Wer diese Runden im Sicheren dreht, geht die erste echte Kehre am Pass mit einer anderen Ruhe an. Nicht weil der Berg leichter geworden wäre, sondern weil die Hände schon wissen, was zu tun ist. So werden aus gefürchteten Spitzkehren nach und nach die Stellen, auf die du dich am meisten freust.

Was am Ende hängen bleibt

Die enge Kehre belohnt keinen Draufgänger. Sie belohnt den, der vorbereitet ist: Bremse fertig, Gang drin, Blick voraus, Körper aufrecht über der gedrückten Maschine. Alles Wichtige passiert, bevor der Bogen überhaupt beginnt – und wer das verinnerlicht, fährt Spitzkehren nicht mehr mit angehaltenem Atem, sondern mit einem Grinsen unterm Helm. Der Berg bleibt derselbe. Nur du bist ein anderer Fahrer geworden.

❓ Häufige Fragen zu Spitzkehren

Welcher Gang ist in einer Spitzkehre richtig?

In den meisten Kehren bist du im zweiten Gang gut aufgehoben. Ganz enge Spitzkehren im Schritttempo verlangen den ersten Gang. Wichtig ist, dass der Gang schon vor dem Einlenken drin liegt und du in der Kehre nicht mehr schalten musst.


Soll ich mit gezogener Kupplung in die Kehre fahren?

Nein. Mit gezogener Kupplung wird das Motorrad kippelig, weil kein Vortrieb mehr anliegt. Nur in sehr engen Spitzkehren darfst du die Kupplung bis zum Schleifpunkt dosieren, damit immer ein leichter Zug auf dem Hinterrad bleibt und die Maschine ruhig läuft.


Warum darf ich in der Kehre nicht hart bremsen?

In Schräglage ist ein großer Teil des Reifengrips schon für die Seitenführung verbraucht. Bremst du zusätzlich hart, überziehst du diesen Grip und das Rad rutscht weg. Außerdem richtet das Bremsen in Schräglage das Motorrad auf und treibt es nach außen. Deshalb gehört die Bremsarbeit vor den Einlenkpunkt.

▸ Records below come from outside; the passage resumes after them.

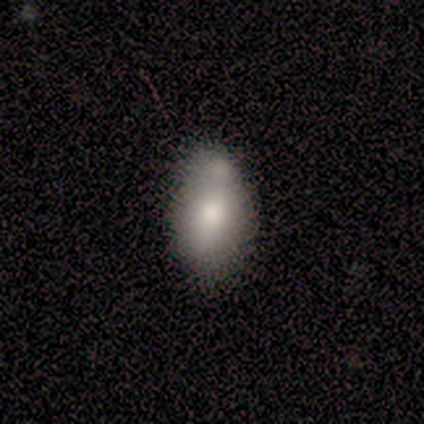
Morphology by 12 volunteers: Smooth or featured? 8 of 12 (67%) said smooth. How rounded? 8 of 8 (100%) said in between. Merging? 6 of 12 (50%) said merger.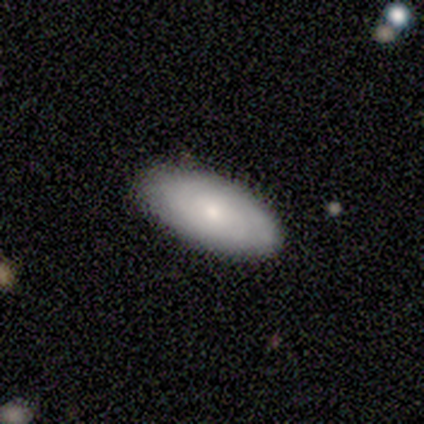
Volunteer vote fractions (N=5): Smooth or featured: smooth — 60% (featured or disk — 40%)
How rounded: in between — 100%
Merging: none — 100%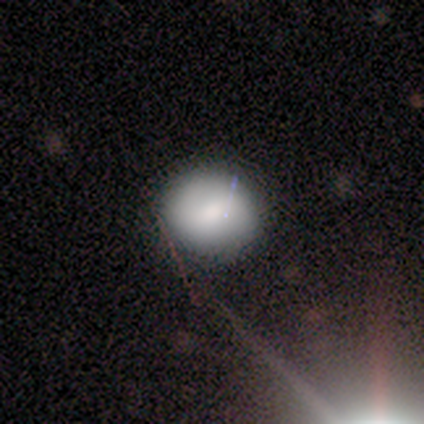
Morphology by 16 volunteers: smooth 81%, featured or disk 12%, star or artifact 6%. Down the decision tree: how rounded — round (85%); merging — none (80%).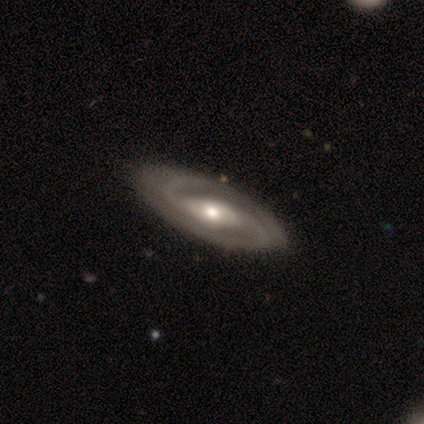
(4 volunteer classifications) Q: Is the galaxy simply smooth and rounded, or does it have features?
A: featured or disk — 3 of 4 (75%).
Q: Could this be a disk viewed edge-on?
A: no — 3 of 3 (100%).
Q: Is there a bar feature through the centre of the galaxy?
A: weak — 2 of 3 (67%).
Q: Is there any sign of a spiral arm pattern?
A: yes — 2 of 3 (67%).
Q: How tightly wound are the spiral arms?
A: tight — 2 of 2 (100%).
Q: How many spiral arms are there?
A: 2 — 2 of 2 (100%).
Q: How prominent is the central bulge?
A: large — 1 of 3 (33%, tied with moderate and small).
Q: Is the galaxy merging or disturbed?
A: none — 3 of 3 (100%).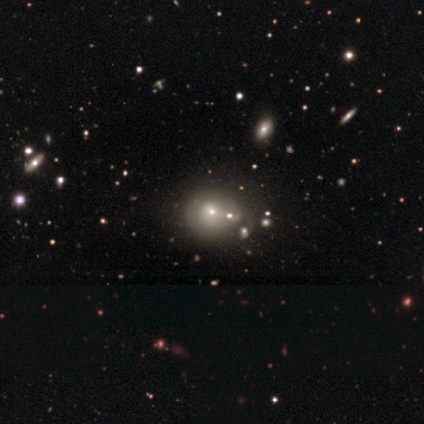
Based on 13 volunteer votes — A smooth galaxy with no disk features (62%) that is round (75%). Merging: none (64%).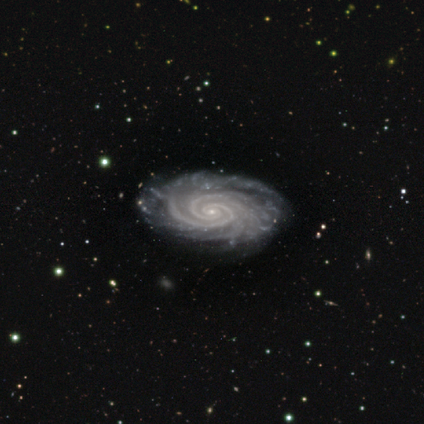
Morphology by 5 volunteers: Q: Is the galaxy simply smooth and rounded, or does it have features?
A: featured or disk — 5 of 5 (100%).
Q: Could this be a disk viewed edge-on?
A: no — 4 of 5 (80%).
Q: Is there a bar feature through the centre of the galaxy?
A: no — 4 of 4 (100%).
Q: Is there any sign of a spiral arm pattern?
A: yes — 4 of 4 (100%).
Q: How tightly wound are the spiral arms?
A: tight — 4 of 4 (100%).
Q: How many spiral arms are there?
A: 2 — 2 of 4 (50%).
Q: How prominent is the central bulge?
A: small — 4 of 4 (100%).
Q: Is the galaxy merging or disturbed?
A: none — 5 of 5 (100%).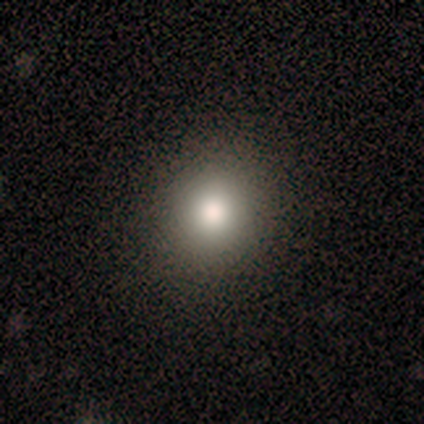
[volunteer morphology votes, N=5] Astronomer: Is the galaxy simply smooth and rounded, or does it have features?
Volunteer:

Wie fahre ich Spitzkehren bergab sicher?

Bergab regelst du so viel wie möglich über die Motorbremse. Fahr vorausschauend im richtig niedrigen Gang an, im Zweifel im ersten, und lass die Kupplung geschlossen. So bleibt die Maschine stabil. Vermeide hartes Bremsen bei vollem Lenkeinschlag, denn bergab lastet das Gewicht stark auf dem Vorderrad.


Was ist der häufigste Fehler in engen Kurven?

Zu frühes Einlenken. Wer zu früh nach innen zieht, steht am Ausgang vor einem zu engen Radius und wird nach außen auf die Gegenfahrbahn getragen. Fahr die Kehre bei freier Sicht weit außen an und lenke spät ein, erst hinter dem Scheitelpunkt an den Innenrand.


Was bedeutet Drücken beim Kurvenfahren?

Beim Drücken lehnst du das Motorrad nach innen, während dein Oberkörper aufrecht bleibt. Der kurveninnere Arm ist gestreckt, der äußere gebeugt. Dein Schwerpunkt bleibt oben, das Motorrad wird handlich und du brauchst weniger eigene Schräglage. Das ist die passende Technik für enge Kehren im Schritttempo.